[Rendered images with their source text]

=== Begin Enclosure ===

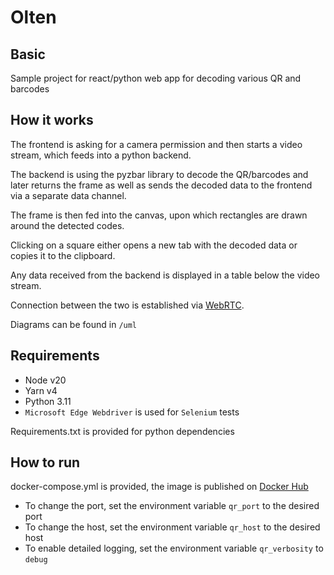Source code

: # Olten

## Basic

Sample project for react/python web app for decoding various QR and barcodes

## How it works

The frontend is asking for a camera permission and then starts a video stream, which feeds into a python backend.

The backend is using the pyzbar library to decode the QR/barcodes and later returns the frame as well as sends the decoded data to the frontend via a separate data channel.

The frame is then fed into the canvas, upon which rectangles are drawn around the detected codes.

Clicking on a square either opens a new tab with the decoded data or copies it to the clipboard.

Any data received from the backend is displayed in a table below the video stream.

Connection between the two is established via [WebRTC](https://webrtc.org/).

Diagrams can be found in `/uml`

## Requirements

- Node v20
- Yarn v4
- Python 3.11
- `Microsoft Edge Webdriver` is used for `Selenium` tests

Requirements.txt is provided for python dependencies

## How to run

docker-compose.yml is provided, the image is published on [Docker Hub](https://hub.docker.com/r/iamquoz/scanner)

- To change the port, set the environment variable `qr_port` to the desired port
- To change the host, set the environment variable `qr_host` to the desired host
- To enable detailed logging, set the environment variable `qr_verbosity` to `debug`
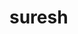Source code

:# suresh
 # <html>
<head>
<title>sureshmannem</title>
</head>
<body>
    <style>
        .sectionpart{

            text-align: center;
            color: blue;
            float: left;
        }
        .sectionpart1{
            float: left;
            color: orangered;
            

        }
        .h2{
            color: orchid;
        }
    </style>
    <div class="sectionpart">
    <h1>Suresh Mannem Welcomes you</h1>
    <div class="sectionpart1">
    <h2 style="color: brown;">Hii This is suresh mannem </h2>
    <h2 style="color:green;">Iam so excited about this</h2>
    <h2 style="color: blueviolet;">This is my first web application</h2>
    <h2 style="color: darkgoldenrod;">Iam learning html tags</h2>
    <h3 style="color: deeppink;">This is div of imagepart</h3>
    </div>
    <div class="imagepart">
        <img src="C:\Users\suresh\Pictures\Saved Pictures/muniba.jpg">
    </div>
    <h1 style="color: indigo;">HERE IS THE MY NESTED LINK</h1>
    <div class="linkspart">
       <h1> <a href="clickhere.html">clickhere</a></h1>
    
    </div>
</body>
</html>
  C:\Users\suresh\Desktop\Movies
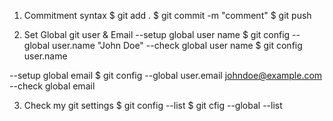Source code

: 1. Commitment syntax
$ git add .
$ git commit -m "comment"
$ git push

2. Set Global git user & Email
--setup global user name
$ git config --global user.name "John Doe"
--check global user name
$ git config user.name

--setup global email
$ git config --global user.email johndoe@example.com
--check global email

3. Check my git settings
$ git config --list
$ git cfig --global --list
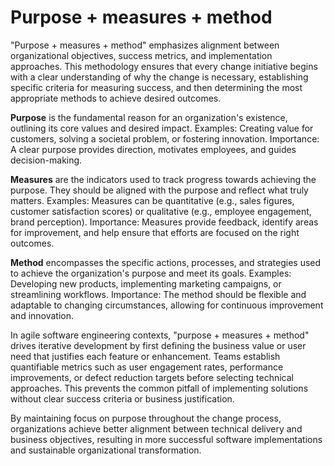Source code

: # Purpose + measures + method

"Purpose + measures + method" emphasizes alignment between organizational objectives, success metrics, and implementation approaches. This methodology ensures that every change initiative begins with a clear understanding of why the change is necessary, establishing specific criteria for measuring success, and then determining the most appropriate methods to achieve desired outcomes.

**Purpose** is the fundamental reason for an organization's existence, outlining its core values and desired impact. Examples: Creating value for customers, solving a societal problem, or fostering innovation. Importance: A clear purpose provides direction, motivates employees, and guides decision-making.

**Measures** are the indicators used to track progress towards achieving the purpose. They should be aligned with the purpose and reflect what truly matters.  Examples: Measures can be quantitative (e.g., sales figures, customer satisfaction scores) or qualitative (e.g., employee engagement, brand perception). Importance: Measures provide feedback, identify areas for improvement, and help ensure that efforts are focused on the right outcomes. 

**Method** encompasses the specific actions, processes, and strategies used to achieve the organization's purpose and meet its goals. Examples: Developing new products, implementing marketing campaigns, or streamlining workflows. Importance: The method should be flexible and adaptable to changing circumstances, allowing for continuous improvement and innovation. 

In agile software engineering contexts, "purpose + measures + method" drives iterative development by first defining the business value or user need that justifies each feature or enhancement. Teams establish quantifiable metrics such as user engagement rates, performance improvements, or defect reduction targets before selecting technical approaches. This prevents the common pitfall of implementing solutions without clear success criteria or business justification.

By maintaining focus on purpose throughout the change process, organizations achieve better alignment between technical delivery and business objectives, resulting in more successful software implementations and sustainable organizational transformation.
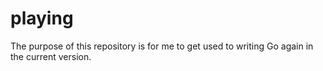 # playing

The purpose of this repository is for me to get used to writing Go again in the current version.
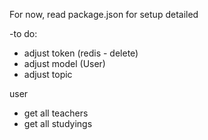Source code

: For now, read package.json for setup detailed

-to do:
* adjust token (redis - delete)
* adjust model (User)
* adjust topic

user
- get all teachers
- get all studyings
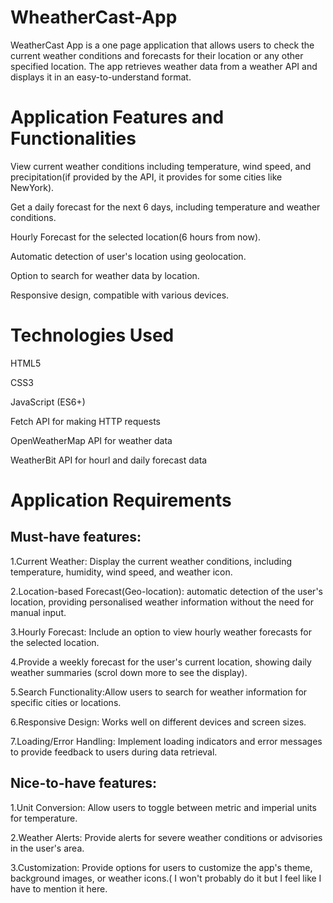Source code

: # WheatherCast-App
WeatherCast App is a one page application that allows users to check the current weather conditions and forecasts for their location or any other specified location. The app retrieves weather data from a weather API and displays it in an easy-to-understand format.

# Application Features and Functionalities

View current weather conditions including temperature, wind speed, and precipitation(if provided by the API, it provides for some cities like NewYork).

Get a daily forecast for the next 6 days, including temperature and weather conditions.

Hourly Forecast for the selected location(6 hours from now).

Automatic detection of user's location using geolocation.

Option to search for weather data by location.

Responsive design, compatible with various devices.

# Technologies Used

HTML5

CSS3

JavaScript (ES6+)

Fetch API for making HTTP requests

OpenWeatherMap API for weather data

WeatherBit API for hourl and daily forecast data

# Application Requirements

## Must-have features:

1.Current Weather: Display the current weather conditions, including temperature, humidity, wind speed, and weather icon.

2.Location-based Forecast(Geo-location):  automatic detection of the user's location, providing personalised weather information without the need for manual input.

3.Hourly Forecast: Include an option to view hourly weather forecasts for the selected location.

4.Provide a weekly forecast for the user's current location, showing daily weather summaries (scrol down more to see the display).

5.Search Functionality:Allow users to search for weather information for specific cities or locations.

6.Responsive Design: Works well on different devices and screen sizes.

7.Loading/Error Handling: Implement loading indicators and error messages to provide feedback to users during data retrieval.



## Nice-to-have features:

1.Unit Conversion: Allow users to toggle between metric and imperial units for temperature.

2.Weather Alerts: Provide alerts for severe weather conditions or advisories in the user's area.

3.Customization: Provide options for users to customize the app's theme, background images, or weather icons.( I won't probably do it but I feel like I have to mention it here.
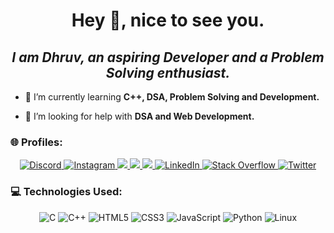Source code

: <h1 align="center">Hey 👋, nice to see you.</h1>
<h2 align = "center"><b><i>I am Dhruv, an aspiring Developer and a Problem Solving enthusiast.</b></i></h2>

- 🌱 I’m currently learning **C++, DSA, Problem Solving and Development.**

- 🤝 I’m looking for help with **DSA and Web Development.**

### 🌐 Profiles:
<p align="center">
    <a href="https://discord.gg/#0127">
        <img src="https://img.shields.io/badge/Discord-%237289DA.svg?logo=discord&logoColor=white" alt="Discord">
    </a>
    <a href="https://instagram.com/_dhruv.17">
        <img src="https://img.shields.io/badge/Instagram-%23E4405F.svg?logo=Instagram&logoColor=white" alt="Instagram">
    </a>
    <a href="https://leetcode.com/soap_mactavish/">
        <img src="https://img.shields.io/badge/dynamic/json?style=flat-square&labelColor=black&color=%23ffa116&label=Solved&query=solved&url=https%3A%2F%2Fbadge.xyli.tech/%2Fapi%2Fusers%2Fsoap_mactavish&logo=leetcode&logoColor=yellow)">
    </a>
    <a href="https://auth.geeksforgeeks.org/user/dhruvnitj/practice">
        <img src="https://img.shields.io/badge/GeeksforGeeks-gray?style=flat-square&logo=geeksforgeeks&logoColor=35914c">
    </a>
    <a href="https://www.codechef.com/users/dhruv_nitj_17">
        <img src="https://img.shields.io/badge/CodeChef-%23964B00.svg?style=flat-square&logo=CodeChef&logoColor=white">
    </a>
    <a href="https://linkedin.com/in/dhruv1708">
        <img src="https://img.shields.io/badge/LinkedIn-%230077B5.svg?logo=linkedin&logoColor=white" alt="LinkedIn">
    </a>
    <a href="https://stackoverflow.com/users/18243612">
        <img src="https://img.shields.io/badge/-Stackoverflow-FE7A16?logo=stack-overflow&logoColor=white" alt="Stack Overflow">
    </a>
    <a href="https://twitter.com/DhruvYadav__">
        <img src="https://img.shields.io/badge/Twitter-%231DA1F2.svg?logo=Twitter&logoColor=white" alt="Twitter">
    </a>    
</p>

### 💻 Technologies Used:
<p align="center">
    <img src="https://img.shields.io/badge/c-%2300599C.svg?style=for-the-badge&logo=c&logoColor=white" alt="C">
    <img src="https://img.shields.io/badge/c++-%2300599C.svg?style=for-the-badge&logo=c%2B%2B&logoColor=white" alt="C++">
    <img src="https://img.shields.io/badge/html5-%23E34F26.svg?style=for-the-badge&logo=html5&logoColor=white" alt="HTML5">
    <img src="https://img.shields.io/badge/css3-%231572B6.svg?style=for-the-badge&logo=css3&logoColor=white" alt="CSS3">
    <img src="https://img.shields.io/badge/javascript-%23323330.svg?style=for-the-badge&logo=javascript&logoColor=%23F7DF1E" alt="JavaScript">
    <img src="https://img.shields.io/badge/python-3670A0?style=for-the-badge&logo=python&logoColor=ffdd54" alt="Python">
    <img src="https://img.shields.io/badge/Linux-FCC624?style=for-the-badge&logo=linux&logoColor=black" alt="Linux">
</p>

##
<!-- Proudly created with GPRM ( https://gprm.itsvg.in ) -->
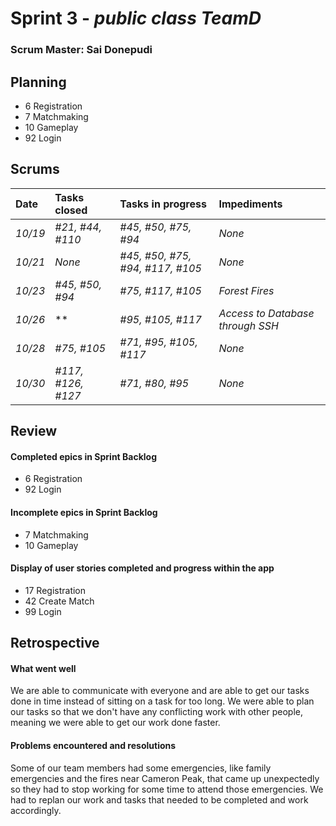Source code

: # Sprint 3 - *public class TeamD*

### Scrum Master: Sai Donepudi

## Planning
- 6 Registration
- 7 Matchmaking
- 10 Gameplay
- 92 Login

## Scrums

| Date | Tasks closed  | Tasks in progress | Impediments |
| :--- | :--- | :--- | :--- |
| *10/19* | *#21, #44, #110* | *#45, #50, #75, #94* | *None* |
| *10/21* | *None* | *#45, #50, #75, #94, #117, #105* | *None* |
| *10/23* | *#45, #50, #94* | *#75, #117, #105* | *Forest Fires* |
| *10/26* | ** | *#95, #105, #117* | *Access to Database through SSH* |
| *10/28* | *#75, #105* | *#71, #95, #105, #117* | *None* |
| *10/30* | *#117, #126, #127* | *#71, #80, #95* | *None* |

## Review

#### Completed epics in Sprint Backlog
- 6 Registration
- 92 Login

#### Incomplete epics in Sprint Backlog 
- 7 Matchmaking
- 10 Gameplay

#### Display of user stories completed and progress within the app
- 17 Registration
- 42 Create Match
- 99 Login

## Retrospective

#### What went well
We are able to communicate with everyone and are able to get our tasks done in time instead of sitting on a task for too long. We were able to plan our tasks so that we don't have any conflicting work with other people, meaning we were able to get our work done faster.

#### Problems encountered and resolutions
Some of our team members had some emergencies, like family emergencies and the fires near Cameron Peak, that came up unexpectedly so they had to stop working for some time to attend those emergencies. We had to replan our work and tasks that needed to be completed and work accordingly. 
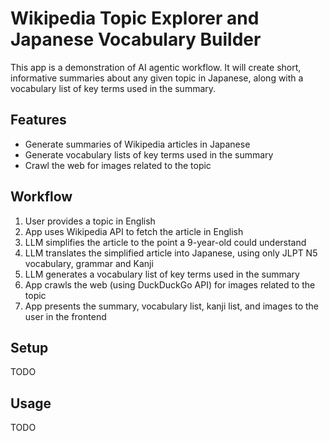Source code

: # Wikipedia Topic Explorer and Japanese Vocabulary Builder

This app is a demonstration of AI agentic workflow. It will create short, informative summaries about any given topic in Japanese, along with a vocabulary list of key terms used in the summary.

## Features

- Generate summaries of Wikipedia articles in Japanese
- Generate vocabulary lists of key terms used in the summary
- Crawl the web for images related to the topic

## Workflow

1. User provides a topic in English
2. App uses Wikipedia API to fetch the article in English
3. LLM simplifies the article to the point a 9-year-old could understand
4. LLM translates the simplified article into Japanese, using only JLPT N5 vocabulary, grammar and Kanji
5. LLM generates a vocabulary list of key terms used in the summary
6. App crawls the web (using DuckDuckGo API) for images related to the topic
7. App presents the summary, vocabulary list, kanji list, and images to the user in the frontend

## Setup
TODO

## Usage
TODO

=== End Enclosure ===

▶ REQUEST: Put the lines of the records from the line with "By maintaining focus" up to and including the line with "for setup detailed" into a Markdown table with the columns Row and Line, skipping blank lines. Leave the pictures out of the answer.

▶ OUTPUT:
| Row | Line |
|---|---|
| 1 | By maintaining focus on purpose throughout the change process, organizations achieve better alignment between technical delivery and business objectives, resulting in more successful software implementations and sustainable organizational transformation. |
| 2 |  # playing |
| 3 | The purpose of this repository is for me to get used to writing Go again in the current version. |
| 4 | Source code |
| 5 | : For now, read package.json for setup detailed |